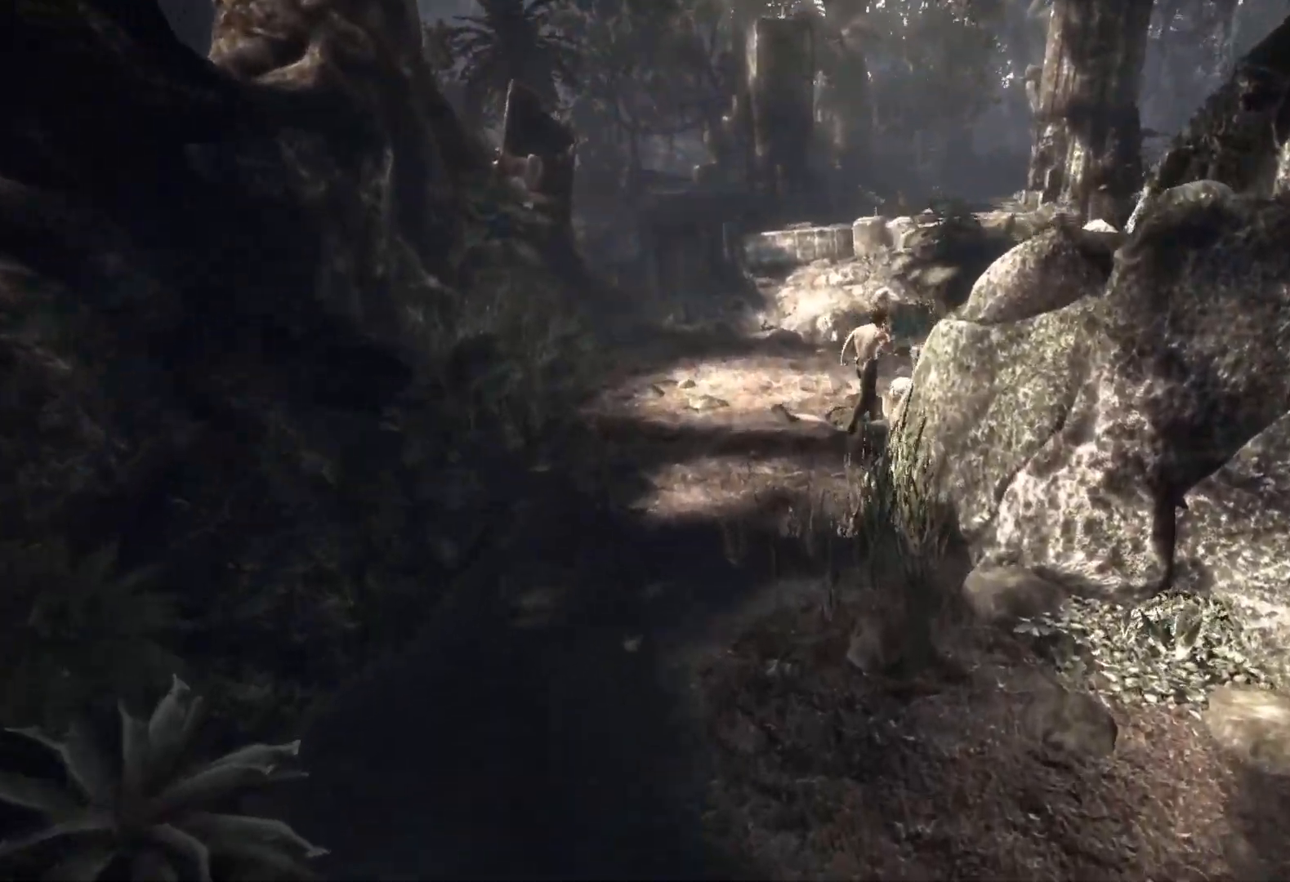
{"buttons": ["L2"], "left_stick": "up-right", "right_stick": "down", "events": []}
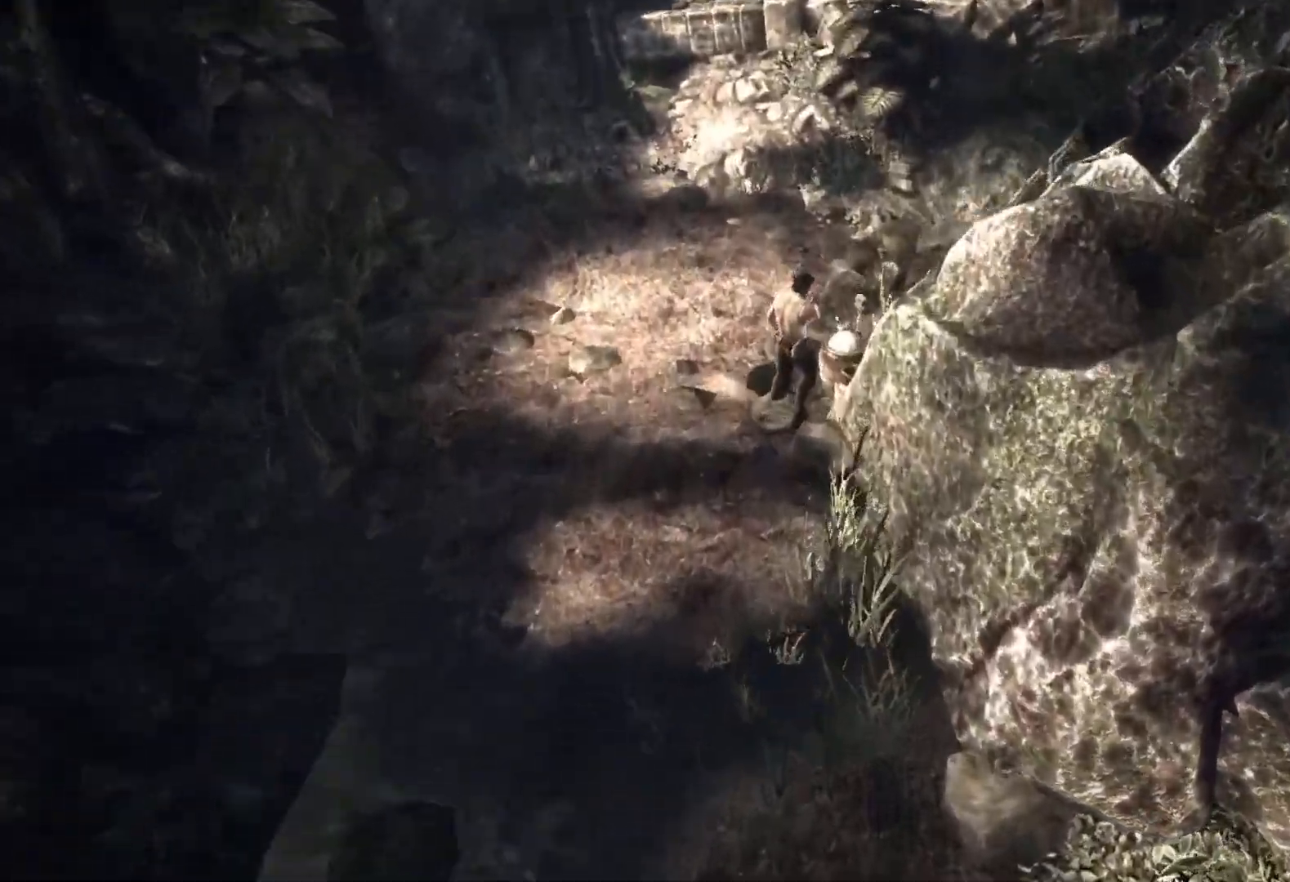
{"buttons": ["L2"], "left_stick": "up-right", "right_stick": "down-right", "events": [[367, "right_stick", "down-right"]]}
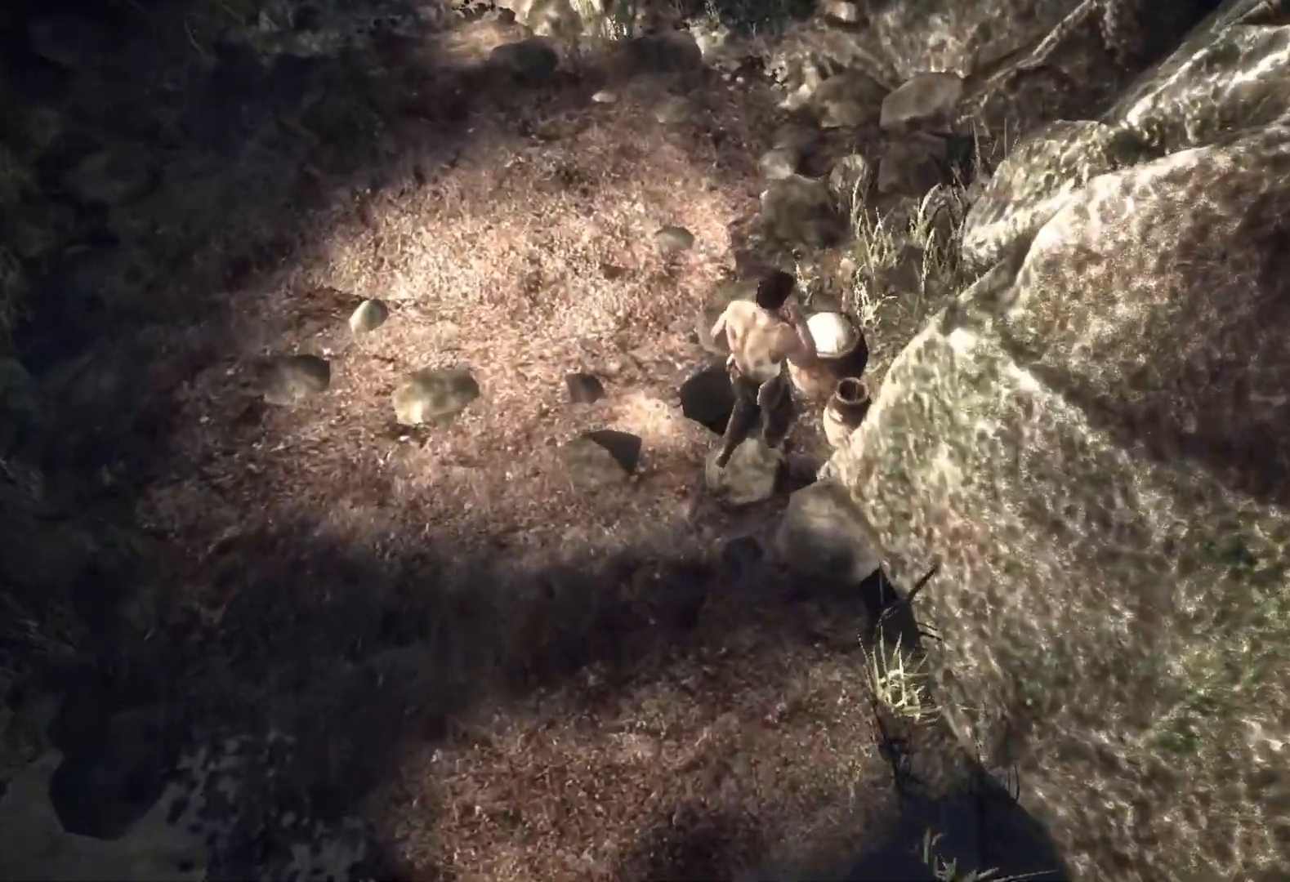
{"buttons": ["L2"], "left_stick": "up-right", "right_stick": "down-right", "events": []}
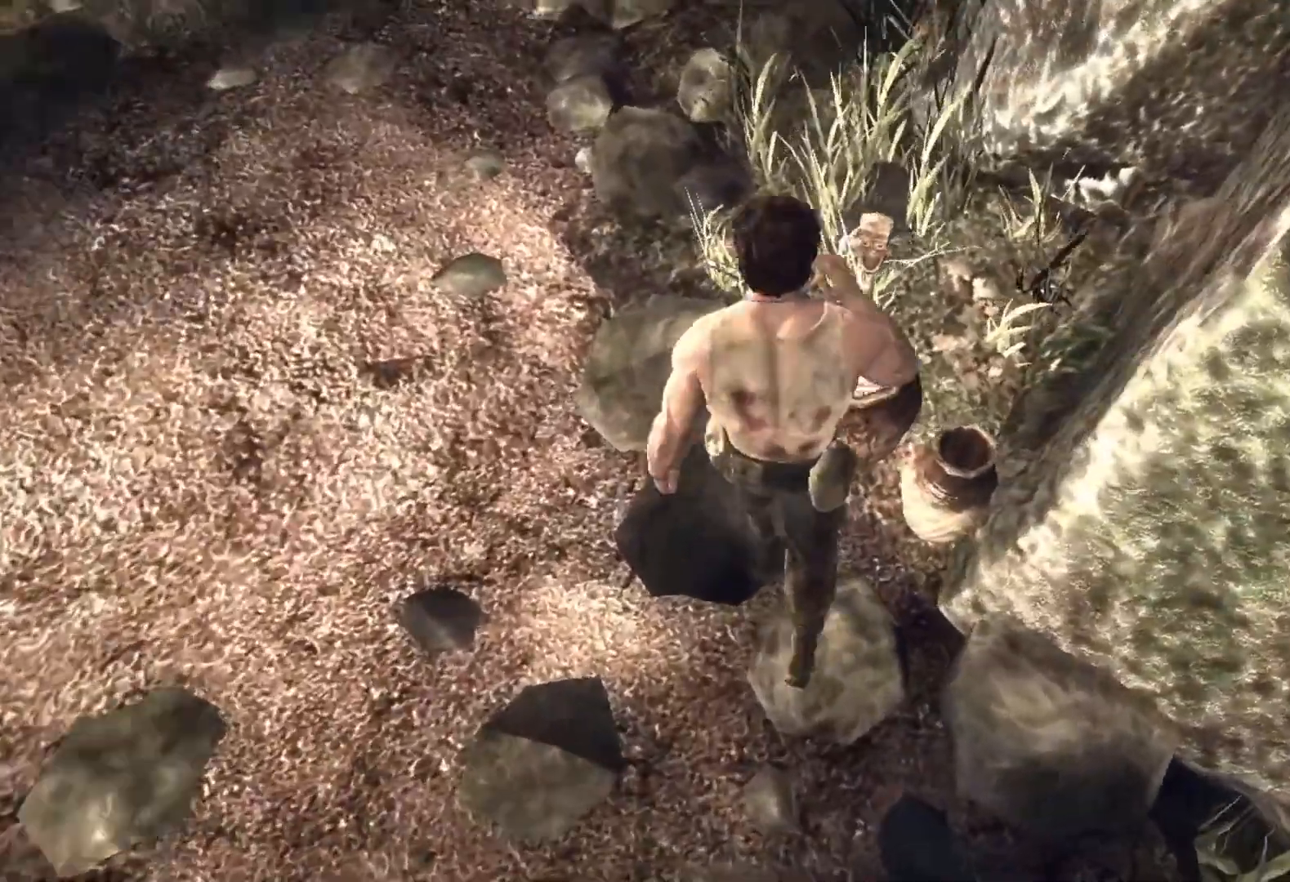
{"buttons": ["L2"], "left_stick": "up", "right_stick": "left", "events": [[100, "right_stick", "center"], [200, "right_stick", "right"], [300, "left_stick", "up"], [400, "right_stick", "left"]]}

────────

# [WORK TO BE COMPLETED]
In the copy, include no pictures; restate the listing above exactly.

# [ANSWER SPACE]
{"buttons": ["L2"], "left_stick": "up-right", "right_stick": "down", "events": []}
{"buttons": ["L2"], "left_stick": "up-right", "right_stick": "down-right", "events": [[367, "right_stick", "down-right"]]}
{"buttons": ["L2"], "left_stick": "up-right", "right_stick": "down-right", "events": []}
{"buttons": ["L2"], "left_stick": "up", "right_stick": "left", "events": [[100, "right_stick", "center"], [200, "right_stick", "right"], [300, "left_stick", "up"], [400, "right_stick", "left"]]}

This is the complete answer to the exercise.